▸ **WHAT NEEDS TO BE DONE**
Each line with the string "priority" is to be copied from the records below.
[LISTED ENTRIES — start]
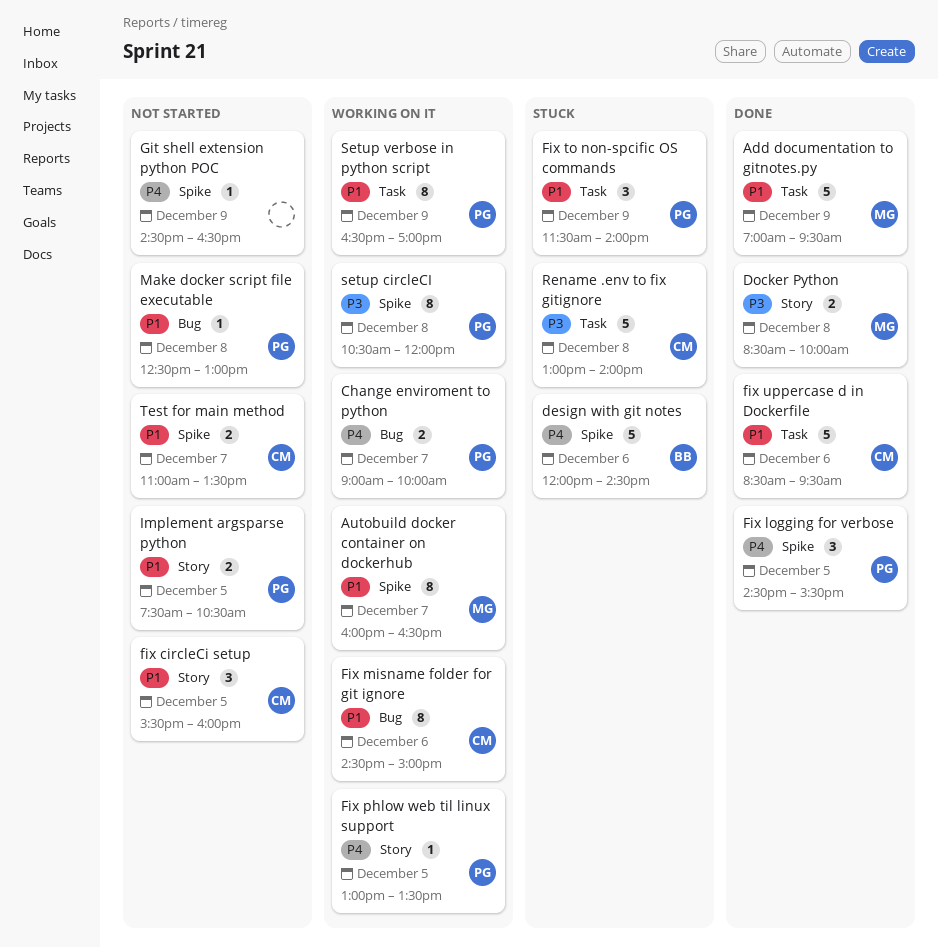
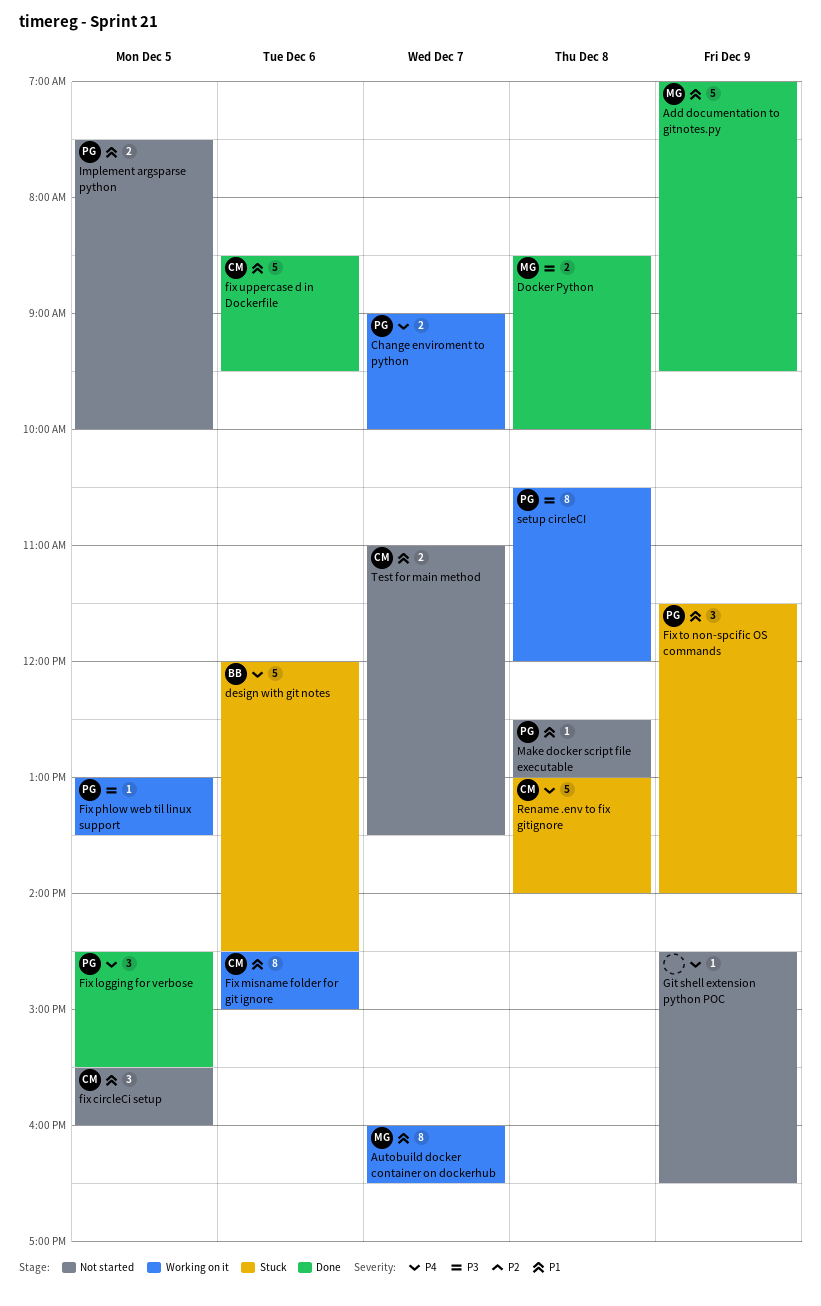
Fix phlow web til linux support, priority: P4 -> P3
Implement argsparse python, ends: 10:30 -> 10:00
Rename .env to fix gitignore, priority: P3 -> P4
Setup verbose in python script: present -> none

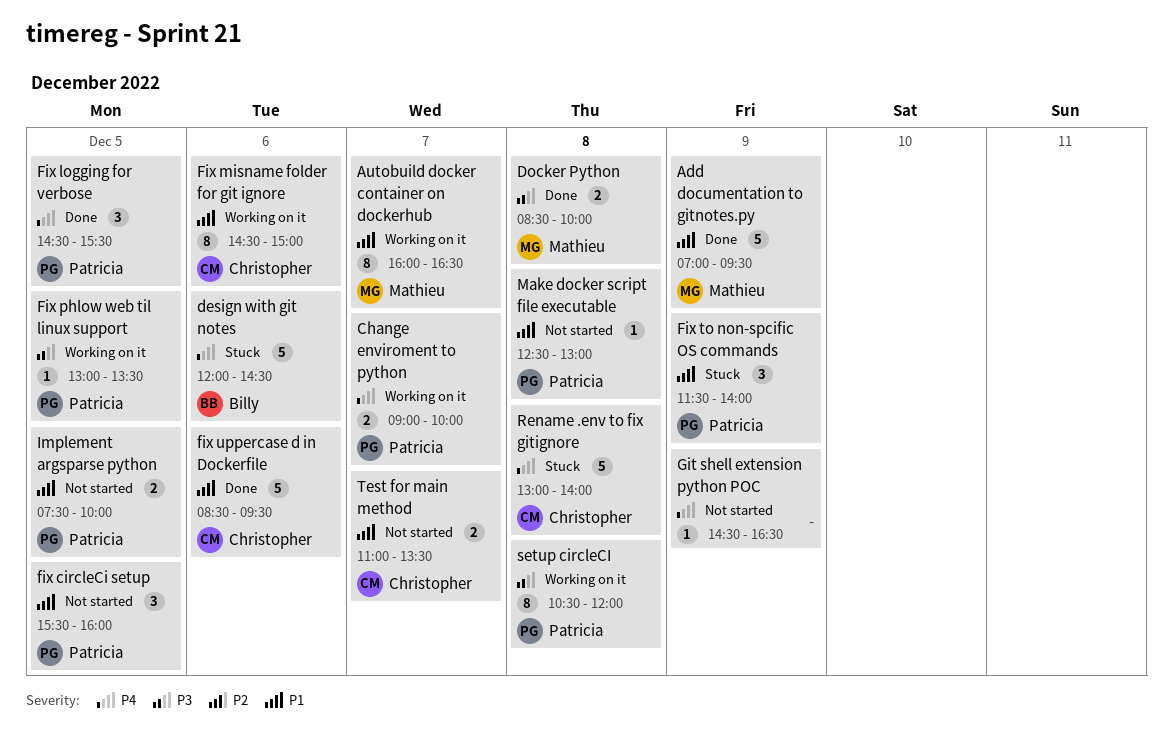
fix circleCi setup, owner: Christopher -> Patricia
[LISTED ENTRIES — finish]
▸ **TASK SOLUTION**
Fix phlow web til linux support, priority: P4 -> P3
Rename .env to fix gitignore, priority: P3 -> P4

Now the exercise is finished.